The Department of Pharmacy was established in 2006. It was the year when a six-year course started in the Faculty of Pharmaceutical Sciences and when higher skills than ever before were required of pharmacists as healthcare professionals. The Department of Pharmacy started against such a background and offers education that aims to foster pharmacists as drug experts. What image do you have of pharmacists as drug experts? Needless to say, pharmacists must have basic drug knowledge in the efficacy, potency, and dangerous side effects of drugs.
Today, pharmacists are required to have communication skills as well as basic drug knowledge. For example, as the aging of the population accelerates, opportunities to explain drug effects to elderly people also increase. On such occasions, if pharmacists use difficult technical terms, would the elderly people understand them? Moreover, in order to conduct team-based medical care for patients, communication with other specialists, such as physicians, nurses, and dietitians, is also required. Thus, pharmacists are required to demonstrate rich humanity, including communication skills and a sense of ethics, as well as a broad range of drug knowledge.
In the Department of Pharmacy, students can choose a wide range of liberal arts subjects from among subjects common to all faculties during their early school years. In addition, a year-round small group discussion-based foundation seminar led by the teacher in charge is set as one of the mandatory subjects for freshmen. Early experiential learning and volunteer activities are included in this foundation seminar through which students acquire communication skills, build the image of a pharmacist that they aim to become, and develop a sense of ethics as healthcare professionals.

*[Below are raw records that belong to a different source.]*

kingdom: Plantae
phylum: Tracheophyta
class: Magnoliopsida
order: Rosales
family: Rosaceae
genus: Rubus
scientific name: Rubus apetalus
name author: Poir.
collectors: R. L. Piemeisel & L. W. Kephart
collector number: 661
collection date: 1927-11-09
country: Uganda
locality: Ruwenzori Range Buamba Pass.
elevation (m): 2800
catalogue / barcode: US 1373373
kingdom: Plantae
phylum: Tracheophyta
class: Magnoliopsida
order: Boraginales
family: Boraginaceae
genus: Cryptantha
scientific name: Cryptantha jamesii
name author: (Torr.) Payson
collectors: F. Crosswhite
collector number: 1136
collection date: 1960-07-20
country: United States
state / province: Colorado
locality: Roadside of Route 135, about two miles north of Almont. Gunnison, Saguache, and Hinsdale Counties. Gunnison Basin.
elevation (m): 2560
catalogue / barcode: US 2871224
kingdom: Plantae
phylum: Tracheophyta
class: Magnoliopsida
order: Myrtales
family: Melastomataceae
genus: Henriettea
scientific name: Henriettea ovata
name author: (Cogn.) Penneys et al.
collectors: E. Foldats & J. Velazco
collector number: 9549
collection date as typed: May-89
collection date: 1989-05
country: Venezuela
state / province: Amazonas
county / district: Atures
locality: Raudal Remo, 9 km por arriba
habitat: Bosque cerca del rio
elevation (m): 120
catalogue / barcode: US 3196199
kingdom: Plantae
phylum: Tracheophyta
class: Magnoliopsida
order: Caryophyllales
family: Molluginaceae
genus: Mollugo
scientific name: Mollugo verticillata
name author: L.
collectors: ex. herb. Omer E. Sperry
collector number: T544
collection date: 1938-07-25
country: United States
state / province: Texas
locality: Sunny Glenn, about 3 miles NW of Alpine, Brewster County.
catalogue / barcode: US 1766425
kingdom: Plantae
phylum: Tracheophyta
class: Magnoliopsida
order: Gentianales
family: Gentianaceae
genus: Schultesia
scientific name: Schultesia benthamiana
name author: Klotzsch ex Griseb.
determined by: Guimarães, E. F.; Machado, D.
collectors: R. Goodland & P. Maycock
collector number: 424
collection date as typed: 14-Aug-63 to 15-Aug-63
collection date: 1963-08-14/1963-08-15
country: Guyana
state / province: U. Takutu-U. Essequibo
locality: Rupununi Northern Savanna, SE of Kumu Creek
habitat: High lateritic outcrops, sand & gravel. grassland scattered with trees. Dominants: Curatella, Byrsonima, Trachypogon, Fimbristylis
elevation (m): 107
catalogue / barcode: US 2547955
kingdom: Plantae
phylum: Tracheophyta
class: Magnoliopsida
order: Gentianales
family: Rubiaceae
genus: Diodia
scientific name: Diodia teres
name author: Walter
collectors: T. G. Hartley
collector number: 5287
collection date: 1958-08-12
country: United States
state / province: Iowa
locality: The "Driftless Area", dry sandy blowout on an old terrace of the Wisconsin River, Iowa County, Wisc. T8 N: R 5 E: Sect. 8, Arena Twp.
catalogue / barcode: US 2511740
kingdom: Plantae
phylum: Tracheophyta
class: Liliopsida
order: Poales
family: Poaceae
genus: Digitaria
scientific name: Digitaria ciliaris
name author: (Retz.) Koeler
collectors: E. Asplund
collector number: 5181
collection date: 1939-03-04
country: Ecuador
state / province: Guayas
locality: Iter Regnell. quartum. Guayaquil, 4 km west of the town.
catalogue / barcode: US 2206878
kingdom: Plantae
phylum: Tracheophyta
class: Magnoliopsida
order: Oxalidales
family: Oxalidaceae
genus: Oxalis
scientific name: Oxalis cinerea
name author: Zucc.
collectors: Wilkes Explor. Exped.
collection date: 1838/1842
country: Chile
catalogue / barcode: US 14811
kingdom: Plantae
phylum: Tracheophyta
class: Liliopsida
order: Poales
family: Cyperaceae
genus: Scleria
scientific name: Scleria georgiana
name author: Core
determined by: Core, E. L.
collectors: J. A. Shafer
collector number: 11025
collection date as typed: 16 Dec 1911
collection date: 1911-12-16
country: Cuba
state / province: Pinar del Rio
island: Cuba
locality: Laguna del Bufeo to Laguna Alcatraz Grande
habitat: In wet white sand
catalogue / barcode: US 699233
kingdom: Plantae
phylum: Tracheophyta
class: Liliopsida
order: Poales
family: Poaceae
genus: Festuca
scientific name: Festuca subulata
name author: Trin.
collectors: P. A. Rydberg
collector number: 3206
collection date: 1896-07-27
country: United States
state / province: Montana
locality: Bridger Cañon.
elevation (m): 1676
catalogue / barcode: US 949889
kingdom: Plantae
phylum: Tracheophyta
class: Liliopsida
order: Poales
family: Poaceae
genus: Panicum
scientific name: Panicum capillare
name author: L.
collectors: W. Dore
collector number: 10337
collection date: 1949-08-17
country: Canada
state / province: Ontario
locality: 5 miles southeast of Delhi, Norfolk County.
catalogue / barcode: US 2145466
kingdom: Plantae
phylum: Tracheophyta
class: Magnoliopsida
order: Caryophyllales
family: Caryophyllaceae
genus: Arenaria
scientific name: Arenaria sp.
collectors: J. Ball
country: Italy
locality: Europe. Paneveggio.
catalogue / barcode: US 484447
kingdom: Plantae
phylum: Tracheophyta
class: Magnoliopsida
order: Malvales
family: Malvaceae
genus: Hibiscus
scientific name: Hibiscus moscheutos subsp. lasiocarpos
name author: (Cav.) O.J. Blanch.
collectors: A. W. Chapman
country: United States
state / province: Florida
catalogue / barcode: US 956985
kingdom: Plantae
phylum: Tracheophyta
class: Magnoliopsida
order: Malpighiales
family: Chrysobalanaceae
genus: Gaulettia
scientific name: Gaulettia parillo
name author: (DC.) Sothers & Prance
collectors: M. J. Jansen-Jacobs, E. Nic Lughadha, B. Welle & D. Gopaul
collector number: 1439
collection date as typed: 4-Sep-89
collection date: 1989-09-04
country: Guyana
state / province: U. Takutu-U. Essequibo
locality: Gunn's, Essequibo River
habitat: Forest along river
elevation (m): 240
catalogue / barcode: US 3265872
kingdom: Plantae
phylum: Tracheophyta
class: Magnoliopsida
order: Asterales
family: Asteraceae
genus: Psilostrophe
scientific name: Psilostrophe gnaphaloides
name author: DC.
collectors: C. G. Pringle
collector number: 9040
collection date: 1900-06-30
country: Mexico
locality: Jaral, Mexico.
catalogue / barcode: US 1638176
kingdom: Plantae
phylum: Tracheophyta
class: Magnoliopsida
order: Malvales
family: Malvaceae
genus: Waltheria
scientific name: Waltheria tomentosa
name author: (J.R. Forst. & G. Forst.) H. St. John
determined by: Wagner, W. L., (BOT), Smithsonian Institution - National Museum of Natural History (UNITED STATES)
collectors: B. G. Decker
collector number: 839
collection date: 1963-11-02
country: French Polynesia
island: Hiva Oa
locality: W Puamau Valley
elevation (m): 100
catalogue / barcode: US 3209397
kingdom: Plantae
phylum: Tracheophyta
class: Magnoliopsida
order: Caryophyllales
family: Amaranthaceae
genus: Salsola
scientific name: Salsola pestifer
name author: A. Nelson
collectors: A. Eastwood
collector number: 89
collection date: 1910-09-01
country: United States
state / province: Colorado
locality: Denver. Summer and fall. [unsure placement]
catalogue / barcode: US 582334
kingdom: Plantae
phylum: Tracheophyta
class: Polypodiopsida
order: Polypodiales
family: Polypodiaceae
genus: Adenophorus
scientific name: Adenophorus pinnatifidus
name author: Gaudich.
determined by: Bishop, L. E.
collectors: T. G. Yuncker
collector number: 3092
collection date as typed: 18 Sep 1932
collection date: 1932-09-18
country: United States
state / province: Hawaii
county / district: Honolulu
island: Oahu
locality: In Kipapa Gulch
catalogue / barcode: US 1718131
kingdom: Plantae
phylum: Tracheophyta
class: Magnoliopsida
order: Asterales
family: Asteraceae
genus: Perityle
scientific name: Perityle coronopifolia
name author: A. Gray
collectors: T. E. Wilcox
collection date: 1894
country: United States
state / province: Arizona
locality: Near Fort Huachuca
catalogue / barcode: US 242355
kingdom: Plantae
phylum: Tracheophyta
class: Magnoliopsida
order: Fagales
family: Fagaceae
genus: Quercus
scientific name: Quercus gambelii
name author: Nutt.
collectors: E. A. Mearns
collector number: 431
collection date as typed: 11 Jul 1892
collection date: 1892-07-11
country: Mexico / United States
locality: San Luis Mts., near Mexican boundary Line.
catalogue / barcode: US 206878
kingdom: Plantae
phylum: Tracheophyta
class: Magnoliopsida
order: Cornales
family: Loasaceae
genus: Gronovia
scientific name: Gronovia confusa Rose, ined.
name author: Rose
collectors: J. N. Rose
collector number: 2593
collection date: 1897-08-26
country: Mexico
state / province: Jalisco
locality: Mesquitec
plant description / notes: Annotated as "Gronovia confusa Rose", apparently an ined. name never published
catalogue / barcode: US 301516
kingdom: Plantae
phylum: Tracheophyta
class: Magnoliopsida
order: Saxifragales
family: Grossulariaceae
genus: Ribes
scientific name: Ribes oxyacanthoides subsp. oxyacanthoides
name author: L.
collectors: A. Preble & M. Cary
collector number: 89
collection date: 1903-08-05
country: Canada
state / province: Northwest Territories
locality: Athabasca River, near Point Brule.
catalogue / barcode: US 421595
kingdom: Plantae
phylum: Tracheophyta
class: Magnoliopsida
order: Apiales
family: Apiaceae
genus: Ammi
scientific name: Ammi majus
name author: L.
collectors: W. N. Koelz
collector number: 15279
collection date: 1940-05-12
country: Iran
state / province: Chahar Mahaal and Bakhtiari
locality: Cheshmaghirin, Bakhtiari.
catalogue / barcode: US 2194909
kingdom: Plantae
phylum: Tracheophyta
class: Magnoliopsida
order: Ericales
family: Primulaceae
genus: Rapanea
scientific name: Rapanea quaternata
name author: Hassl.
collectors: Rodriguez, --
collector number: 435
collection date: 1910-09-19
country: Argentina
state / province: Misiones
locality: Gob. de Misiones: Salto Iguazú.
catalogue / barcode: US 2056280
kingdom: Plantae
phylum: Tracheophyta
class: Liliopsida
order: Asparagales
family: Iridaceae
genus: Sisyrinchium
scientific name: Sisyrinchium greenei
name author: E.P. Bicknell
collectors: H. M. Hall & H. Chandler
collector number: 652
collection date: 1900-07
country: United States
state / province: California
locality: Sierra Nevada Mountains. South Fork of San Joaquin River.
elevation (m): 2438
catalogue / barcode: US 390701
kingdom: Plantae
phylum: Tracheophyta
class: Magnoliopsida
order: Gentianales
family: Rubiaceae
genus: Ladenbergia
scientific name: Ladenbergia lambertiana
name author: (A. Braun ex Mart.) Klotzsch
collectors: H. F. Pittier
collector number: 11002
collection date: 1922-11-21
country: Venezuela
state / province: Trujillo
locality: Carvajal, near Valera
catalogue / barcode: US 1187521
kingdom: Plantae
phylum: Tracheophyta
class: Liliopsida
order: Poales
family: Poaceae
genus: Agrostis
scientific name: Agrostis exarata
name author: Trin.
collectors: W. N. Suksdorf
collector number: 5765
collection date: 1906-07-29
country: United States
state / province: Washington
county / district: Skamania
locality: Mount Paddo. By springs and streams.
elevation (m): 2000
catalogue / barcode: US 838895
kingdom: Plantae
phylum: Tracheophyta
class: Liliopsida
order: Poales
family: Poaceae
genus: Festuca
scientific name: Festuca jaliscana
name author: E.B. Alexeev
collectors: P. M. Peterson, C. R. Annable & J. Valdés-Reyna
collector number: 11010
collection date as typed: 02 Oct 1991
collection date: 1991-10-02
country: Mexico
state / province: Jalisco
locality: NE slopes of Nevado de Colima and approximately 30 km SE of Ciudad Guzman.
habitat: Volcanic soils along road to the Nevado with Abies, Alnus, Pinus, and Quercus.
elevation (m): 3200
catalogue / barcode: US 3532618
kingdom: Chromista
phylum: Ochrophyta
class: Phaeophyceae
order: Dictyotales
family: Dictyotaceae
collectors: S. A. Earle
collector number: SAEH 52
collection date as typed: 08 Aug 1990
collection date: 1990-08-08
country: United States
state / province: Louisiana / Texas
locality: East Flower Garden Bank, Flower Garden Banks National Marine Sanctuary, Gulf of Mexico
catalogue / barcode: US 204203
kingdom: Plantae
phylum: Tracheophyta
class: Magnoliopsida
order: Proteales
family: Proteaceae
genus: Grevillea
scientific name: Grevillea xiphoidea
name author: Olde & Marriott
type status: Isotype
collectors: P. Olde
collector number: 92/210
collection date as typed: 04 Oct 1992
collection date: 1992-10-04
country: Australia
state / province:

From the second year to the fourth year, students study a large number of specialized subjects in pharmacy and participate in practicums and exercise classes that are designed to enhance the ability to detect and solve problems. In the fifth year, a six-month on-the-job training program is conducted where students put the specialized knowledge and skills that they have learned into practice. Through this long on-the-job training at hospitals and insurance dispensing pharmacies, students experience the actual work of a pharmacist as a healthcare professional and realize that communication with patients and with medical team members has a great impact on their commitment to future work as pharmacists.
Pharmacists are healthcare professionals who play an important role as drug specialists in team-based medical care and community health and medical services. In order to become healthcare professionals who have a direct impact on human lives, it is critical for pharmacists to have the strong determination to continue their efforts in an incessant manner. For the six years in the Department of Pharmacy, we, the faculty members, join forces to support students’ efforts to become competent pharmacists based on the principle of Nagasaki International University, “Always with humanity, always from the heart.”